Ten minutes later, he was so confused, he could barely think straight. It was flatly impossible, but they’d given it a thorough, rigorous testing. When Jasak Olderhan, Gadrial Kelbryan, or Twenty Thousand Sogbourne tried to fire a Sharonian gun, nothing happened. When Jathmar or Shaylar pulled the trigger, the gun fired-but with only a fraction of its original power. A bullet that should have nailed a target a thousand yards away wouldn’t travel fifty. They had to move the target back to the twenty-five yard line before Jathmar’s bullet would even reach it.

Even Twenty Thousand Sogbourne was puzzled by the admittedly weird performance of Jathmar’s hunting rifle. “What’s going on, Magister Gadrial?” he demanded in exasperation.

“I don’t know. Jathmar, tell me again how the guns work. What makes the bullet leave the gun?”

Jathmar drew a deep breath and launched into another explanation of powders and primers and gas expansion. He told her what gunpowder was, how and why it burned, what priming compounds were and why and how they exploded when struck with a sharp blow. He didn’t do a very good job of it, in part because he was thoroughly rattled and in part because he wasn’t an expert in arms manufacture or the chemistry of weapons development.
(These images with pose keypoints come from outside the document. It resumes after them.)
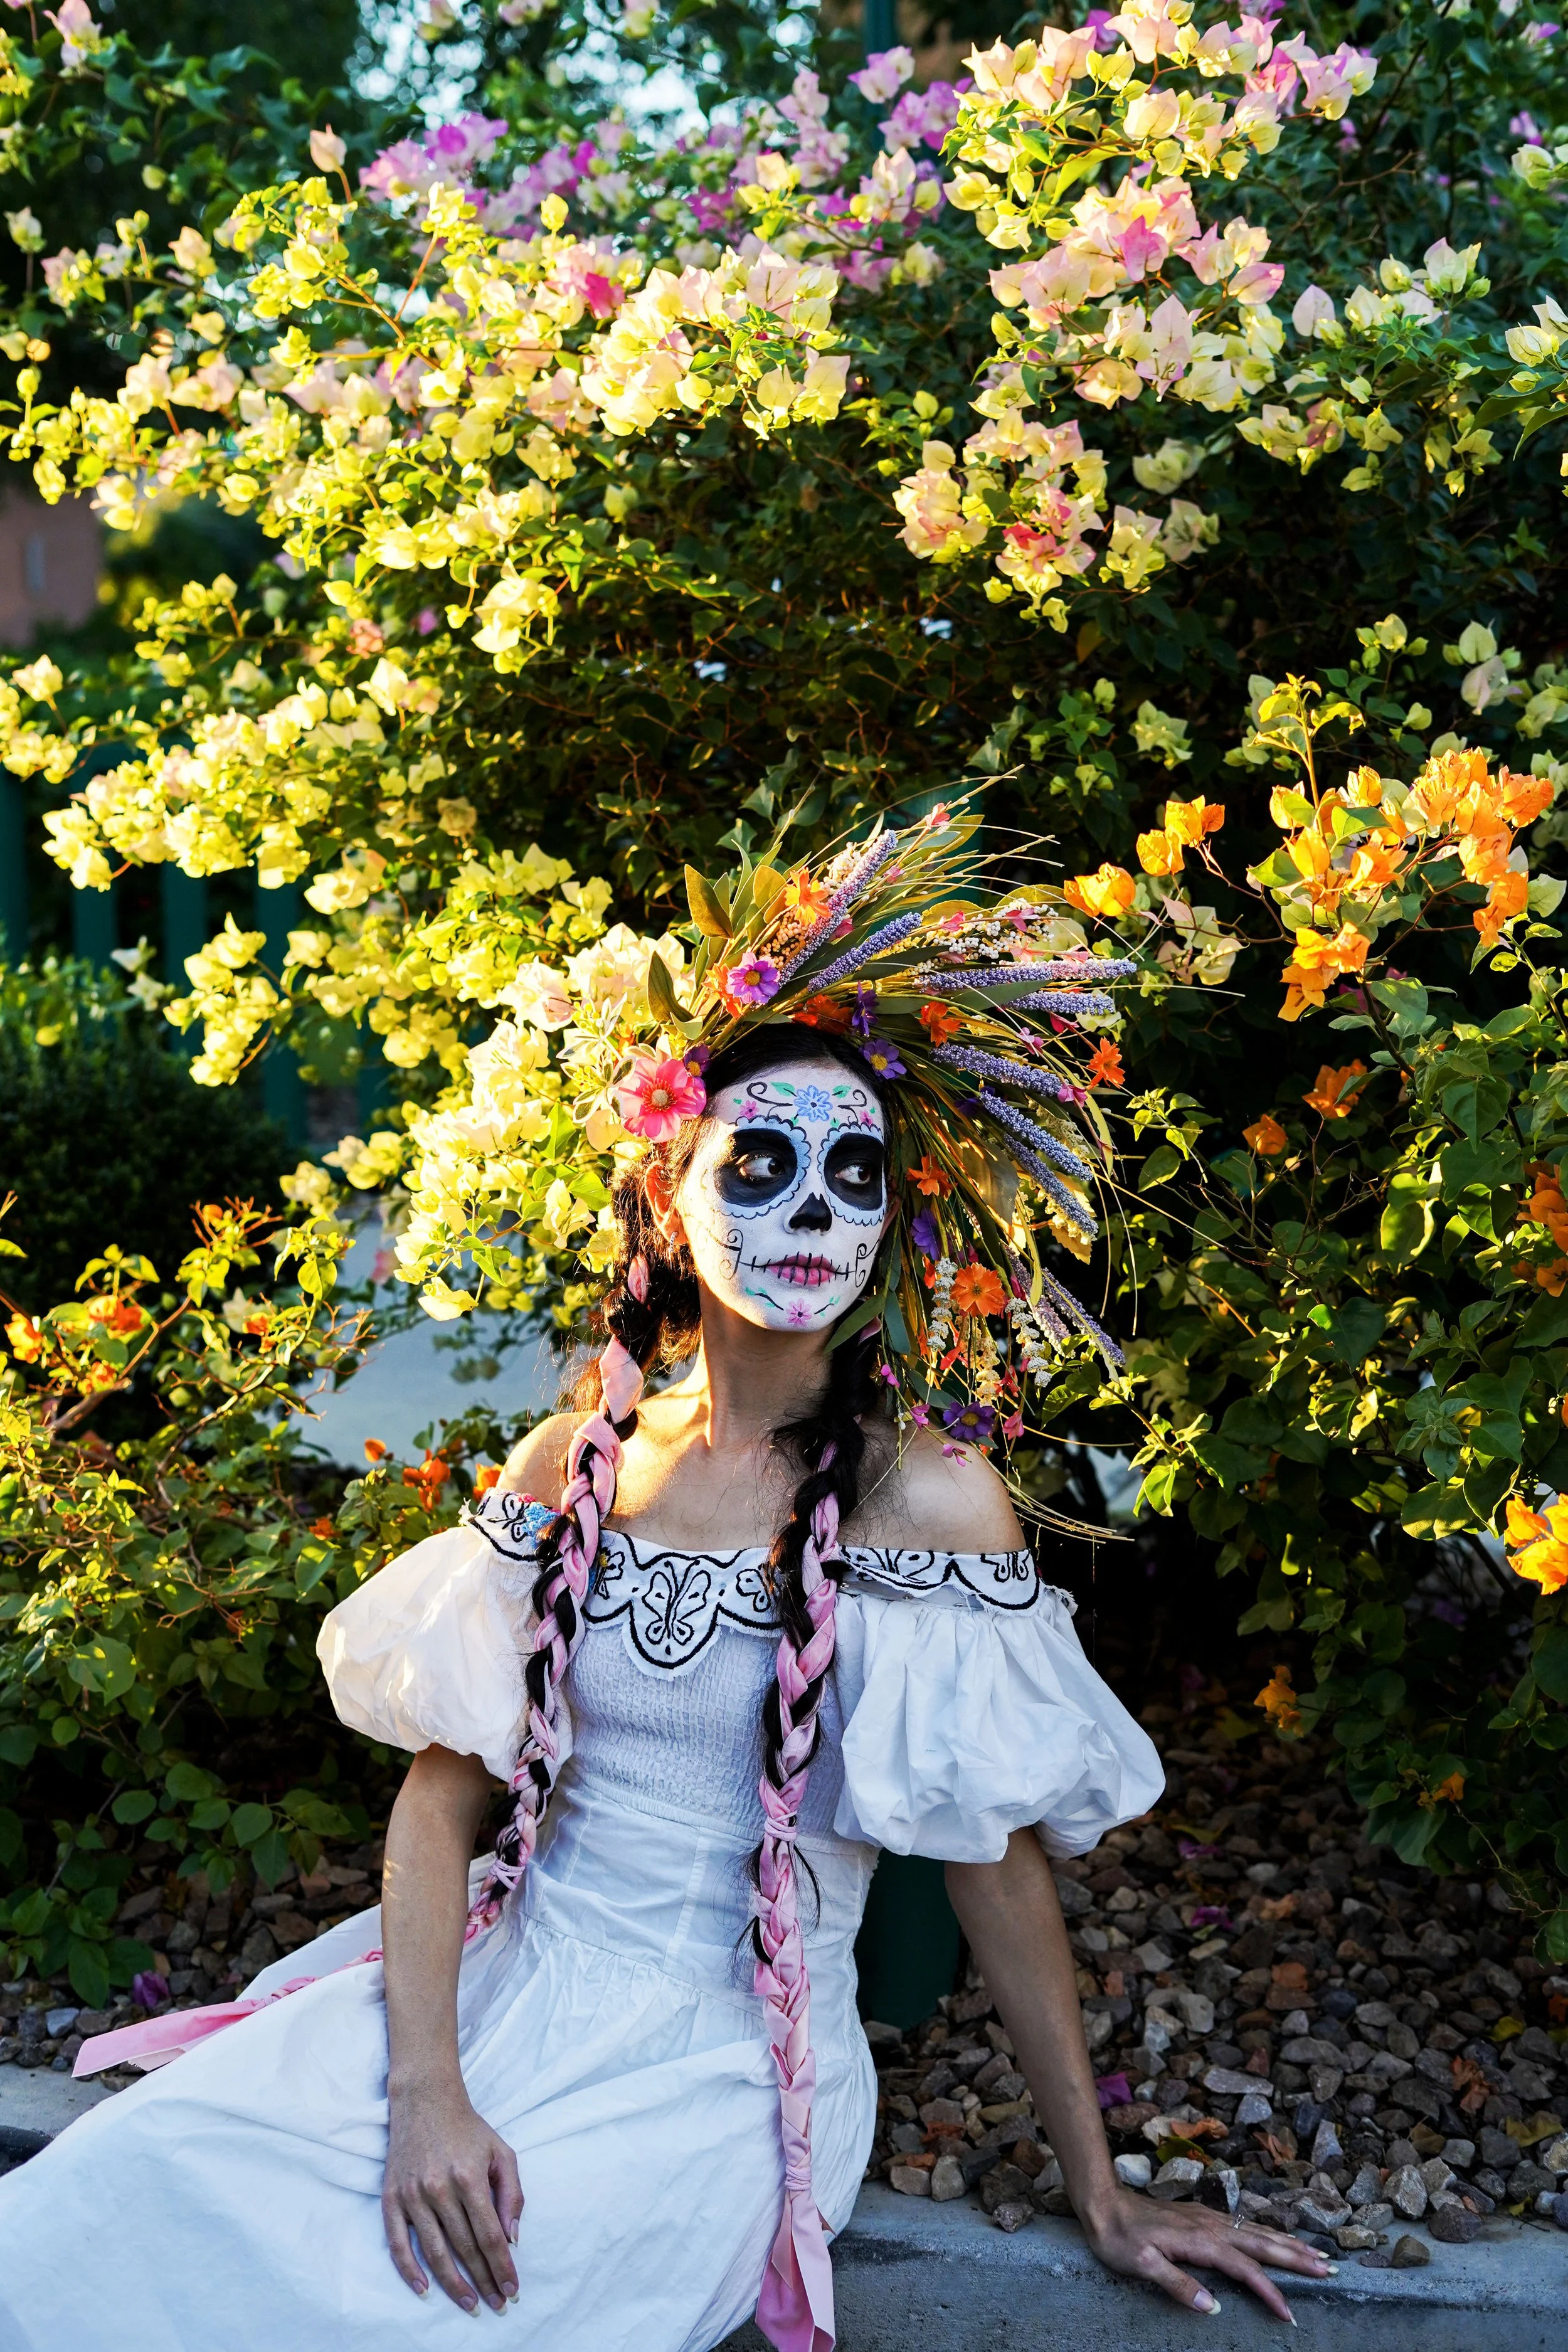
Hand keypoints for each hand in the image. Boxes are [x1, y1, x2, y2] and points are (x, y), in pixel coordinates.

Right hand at [383, 2080, 523, 2313]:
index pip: (490, 2235)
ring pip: (434, 2252)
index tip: (512, 2290)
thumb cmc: (468, 2129)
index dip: (502, 2266)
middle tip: (496, 2305)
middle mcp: (439, 2188)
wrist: (425, 2100)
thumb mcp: (501, 2151)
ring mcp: (413, 2195)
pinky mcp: (392, 2197)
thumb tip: (512, 2237)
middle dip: (483, 2281)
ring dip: (452, 2284)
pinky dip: (409, 2270)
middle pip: (465, 2248)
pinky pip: (397, 2242)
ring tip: (470, 2305)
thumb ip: (512, 2193)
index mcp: (469, 2177)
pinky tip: (424, 2290)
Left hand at [1082, 2186, 1333, 2322]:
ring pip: (1257, 2231)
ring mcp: (1208, 2218)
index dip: (1270, 2293)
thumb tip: (1215, 2308)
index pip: (1246, 2270)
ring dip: (1288, 2243)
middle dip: (1297, 2258)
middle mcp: (1211, 2226)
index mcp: (1201, 2241)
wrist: (1102, 2202)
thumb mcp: (1141, 2266)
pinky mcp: (1202, 2215)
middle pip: (1263, 2244)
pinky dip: (1267, 2232)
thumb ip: (1179, 2285)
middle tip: (1330, 2270)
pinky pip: (1244, 2224)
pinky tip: (1274, 2236)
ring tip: (1316, 2253)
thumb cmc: (1119, 2237)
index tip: (1290, 2315)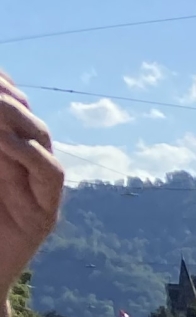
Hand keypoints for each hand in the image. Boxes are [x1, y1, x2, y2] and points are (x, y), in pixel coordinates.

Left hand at [0, 72, 62, 290]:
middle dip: (4, 93)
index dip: (2, 81)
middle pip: (23, 115)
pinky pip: (50, 174)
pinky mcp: (44, 215)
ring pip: (39, 138)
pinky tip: (3, 140)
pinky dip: (28, 153)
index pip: (9, 103)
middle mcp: (18, 164)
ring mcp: (35, 189)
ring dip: (14, 116)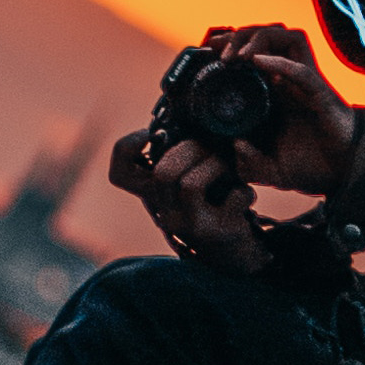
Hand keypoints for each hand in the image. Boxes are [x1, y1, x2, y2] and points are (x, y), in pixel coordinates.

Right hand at [109, 128, 265, 273]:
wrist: (234, 250)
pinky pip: (231, 198)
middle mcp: (166, 213)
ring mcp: (189, 225)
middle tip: (209, 145)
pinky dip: (244, 191)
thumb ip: (181, 157)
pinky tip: (245, 196)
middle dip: (190, 148)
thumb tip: (183, 114)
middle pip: (162, 172)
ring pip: (191, 184)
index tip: (150, 133)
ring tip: (229, 165)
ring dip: (216, 165)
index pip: (119, 174)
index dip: (128, 147)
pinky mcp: (216, 232)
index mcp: (154, 196)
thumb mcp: (190, 181)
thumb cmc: (212, 204)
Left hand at [209, 25, 356, 194]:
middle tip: (217, 51)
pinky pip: (302, 70)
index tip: (206, 52)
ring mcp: (304, 84)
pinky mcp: (320, 93)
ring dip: (257, 39)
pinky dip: (280, 62)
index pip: (250, 51)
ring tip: (236, 56)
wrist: (344, 174)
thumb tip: (235, 145)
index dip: (229, 44)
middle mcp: (287, 80)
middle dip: (238, 36)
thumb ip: (248, 163)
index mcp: (273, 91)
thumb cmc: (310, 166)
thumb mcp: (268, 170)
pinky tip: (259, 61)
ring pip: (284, 38)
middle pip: (264, 36)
But he told her what he could.

Gadrial listened intently.

“In essence,” she said with a frown that only seemed abstracted, since Jathmar was perfectly well aware of how agile her mind was, “what you’re describing is the incarnation of motive energies, which are harnessed through a distillation process that transfers their latent arcane energy from the etheric plane to the physical, and the action of this device, this ‘fire-making pin,’ is a physically expressed incantation that causes the latent motive energies distilled in these various compounds to combine in a sudden, complex spell of release. Ye gods, Jathmar, it’s mind boggling!”